(Study material)

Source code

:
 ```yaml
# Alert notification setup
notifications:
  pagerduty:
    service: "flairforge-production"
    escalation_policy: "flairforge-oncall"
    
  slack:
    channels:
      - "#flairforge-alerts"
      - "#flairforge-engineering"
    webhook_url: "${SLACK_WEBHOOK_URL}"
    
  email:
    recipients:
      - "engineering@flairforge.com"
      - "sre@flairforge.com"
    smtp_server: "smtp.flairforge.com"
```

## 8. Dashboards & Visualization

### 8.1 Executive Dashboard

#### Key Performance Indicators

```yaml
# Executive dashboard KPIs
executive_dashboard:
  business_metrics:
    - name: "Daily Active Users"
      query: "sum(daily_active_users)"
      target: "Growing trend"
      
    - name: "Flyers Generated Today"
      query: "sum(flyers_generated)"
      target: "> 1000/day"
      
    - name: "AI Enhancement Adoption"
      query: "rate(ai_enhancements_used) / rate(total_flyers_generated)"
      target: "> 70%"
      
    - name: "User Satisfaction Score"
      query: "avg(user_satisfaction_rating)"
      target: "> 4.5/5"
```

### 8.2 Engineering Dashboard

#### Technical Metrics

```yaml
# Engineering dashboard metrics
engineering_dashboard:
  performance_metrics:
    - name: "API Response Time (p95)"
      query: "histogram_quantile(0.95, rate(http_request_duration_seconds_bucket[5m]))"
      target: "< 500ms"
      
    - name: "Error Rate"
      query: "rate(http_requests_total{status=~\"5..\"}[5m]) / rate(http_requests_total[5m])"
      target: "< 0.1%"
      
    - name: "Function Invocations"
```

(End Study material)

What the task asks:
Quote the records from their first line to the line with "#### Key Performance Indicators", inclusive, without adding or dropping anything.

Result below:
Source code

:
 ```yaml
# Alert notification setup
notifications:
  pagerduty:
    service: "flairforge-production"
    escalation_policy: "flairforge-oncall"
    
  slack:
    channels:
      - "#flairforge-alerts"
      - "#flairforge-engineering"
    webhook_url: "${SLACK_WEBHOOK_URL}"
    
  email:
    recipients:
      - "engineering@flairforge.com"
      - "sre@flairforge.com"
    smtp_server: "smtp.flairforge.com"
```

## 8. Dashboards & Visualization

### 8.1 Executive Dashboard

#### Key Performance Indicators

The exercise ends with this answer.